In June 2022, the Spanish government (along with that of Portugal) introduced a cap on the price of gas that enters the generation of electricity. The measure was taken after a long period of negotiations with the European Commission, since it represented an exception vis-à-vis the internal market, thereby requiring prior agreement within the EU.
The cap is justified on the grounds that, before the reform, gas prices were the main driver of overall electricity prices, even though the commodity represented only 17% of the total electricity supply. This is the result of the “marginalist” nature of European power markets, whereby the last unit that enters the system (by definition the most expensive) determines the final price which is applied to all other sources of energy. It is a fact that the abrupt increase in gas prices recorded since the Spring of 2021 had fuelled an unprecedented process of electricity inflation, even though the cost of the electricity produced by other sources such as solar, wind, hydropower and nuclear, had remained essentially unaltered.
The purpose of the reform has been twofold. First, it aims at limiting the price of gas which is used to generate electricity to 40€ per MWh during the first few months, rising gradually until 70€ by the end of May 2023, which is when the measure is supposed to be phased out. Second, the reform spreads the cost of the difference between the capped price and the market price among Spanish consumers. Some of the electricity produced is exported to France and Portugal, which also entails a cost that has to be borne by the Spanish consumers (this quasi-subsidy borne by Spain was a key condition imposed by the Commission in order to agree on the cap). Despite the double compensation, the measure still implies a major reduction in the cost for consumers. This is so due to the small share of gas in total electricity supply, but also because of the limited volume of energy trade with neighbouring countries.
Altogether, it is estimated that the gas cap has helped reduce the electricity bill for Spanish consumers by between 15% and 25%, depending on the estimates. Obviously, the benefit of the measure varies on a daily basis: the lower of the share of gas used in electricity generation in any given day (which can happen for instance in the event of a windy weather), the greater the discount associated with the cap.
The reform has also contributed to curb headline inflation. The consumer price index was running at double digit rates until the Summer, largely as a result of the impact of gas costs on electricity prices, thereby affecting enterprise profit margins, eroding consumers’ purchasing power and fuelling social discontent. Since then, headline inflation has been cut spectacularly to less than 6%, which is the best result in the EU, largely because of a fall in electricity prices which has been more pronounced than elsewhere in Europe. Another advantage of the price cap is that the compensation mechanism is borne directly by consumers and is thus cheaper to the public purse compared with alternatives interventions. It is also a relatively effective way of reducing windfall profits of energy companies, without having recourse to the tax system.

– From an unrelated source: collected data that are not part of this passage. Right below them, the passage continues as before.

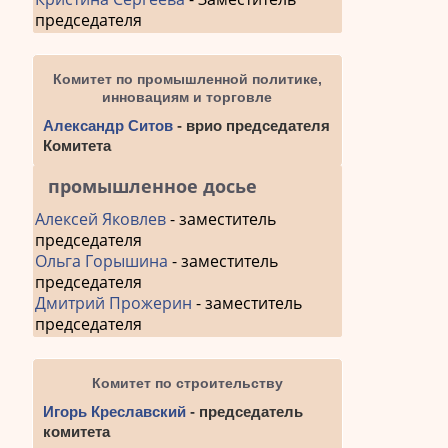
председателя
Комитет по промышленной политике,
инновациям и торговле
Александр Ситов
- врио председателя
Комитета
промышленное досье
Алексей Яковлев
- заместитель
председателя
Ольга Горышина
- заместитель
председателя
Дмитрий Прожерин
- заместитель
председателя
Комитет по строительству
Игорь Креславский
- председатель
комитета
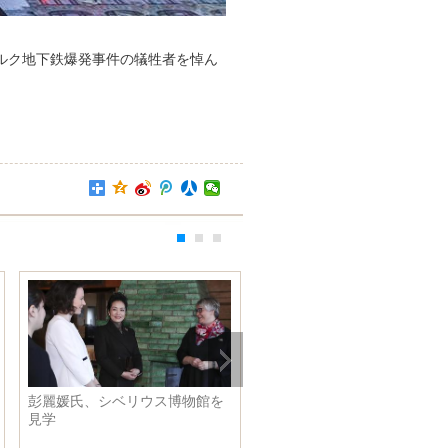
ルク地下鉄爆発事件の犠牲者を悼ん
彭麗媛氏、シベリウス博物館を
秦嶺のパンダ、野外で授乳
見学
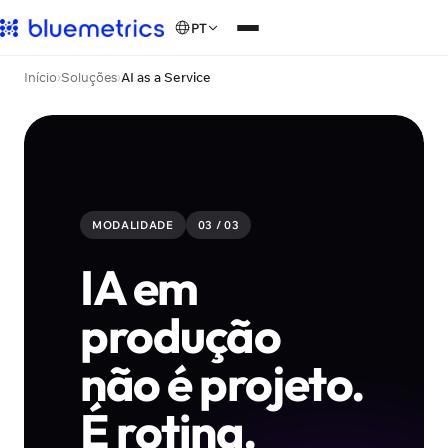
PT
Início
›
Soluções
›
AI as a Service
MODALIDADE
03 / 03
IA em
produção
não é projeto.
É rotina.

Despite these important gains, the cap has important limitations. First, it reduces the incentive to reduce energy demand and is moreover untargeted. Second, the cap makes investment in renewable energy less attractive than in a pure marginalist system. Third, such a system makes less sense in countries such as Germany where gas is the predominant source of electricity generation, or in regions which are much more strongly interconnected with the European energy grid than in the case with Spain.

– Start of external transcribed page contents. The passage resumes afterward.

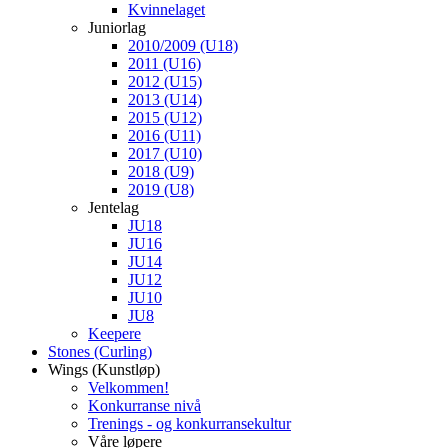
Kvinnelaget
Juniorlag
2010/2009 (U18)
2011 (U16)
2012 (U15)
2013 (U14)
2015 (U12)
2016 (U11)
2017 (U10)
2018 (U9)
2019 (U8)
Jentelag
JU18
JU16
JU14
JU12
JU10
JU8
Keepere
Stones (Curling)
Wings (Kunstløp)
Velkommen!
Konkurranse nivå
Trenings - og konkurransekultur
Våre løpere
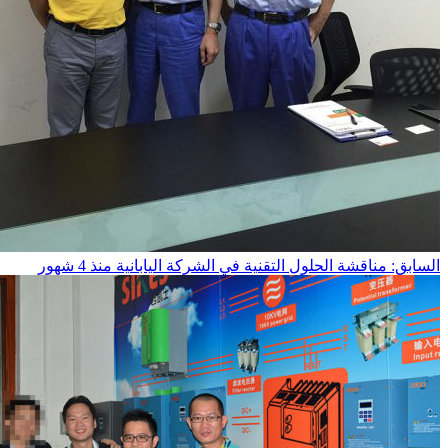
السابق: مناقشة الحلول التقنية في الشركة اليابانية
منذ 4 شهور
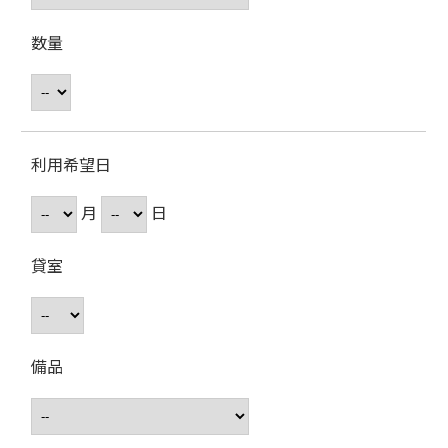
数量
利用希望日
月
日
貸室
備品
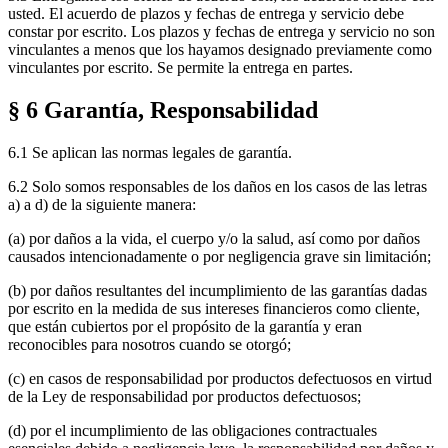
usted. El acuerdo de plazos y fechas de entrega y servicio debe
constar por escrito. Los plazos y fechas de entrega y servicio no son
vinculantes a menos que los hayamos designado previamente como
vinculantes por escrito. Se permite la entrega en partes.
§ 6 Garantía, Responsabilidad
6.1 Se aplican las normas legales de garantía.
6.2 Solo somos responsables de los daños en los casos de las letras
a) a d) de la siguiente manera:
(a) por daños a la vida, el cuerpo y/o la salud, así como por daños
causados ​​intencionadamente o por negligencia grave sin limitación;
(b) por daños resultantes del incumplimiento de las garantías dadas
por escrito en la medida de sus intereses financieros como cliente,
que están cubiertos por el propósito de la garantía y eran
reconocibles para nosotros cuando se otorgó;
(c) en casos de responsabilidad por productos defectuosos en virtud
de la Ley de responsabilidad por productos defectuosos;
(d) por el incumplimiento de las obligaciones contractuales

The overall assessment is that the Iberian price cap has helped attenuate inflationary pressures, thus proving useful in cushioning the impact of the energy shock on the economy and society. It is however unclear whether the system can serve as a permanent solution in the event of a persistent shock, unless incentives to energy saving and to investment in a new energy model are somehow incorporated. These additional design features should hopefully be considered as part of the ongoing negotiations regarding the extension of the mechanism.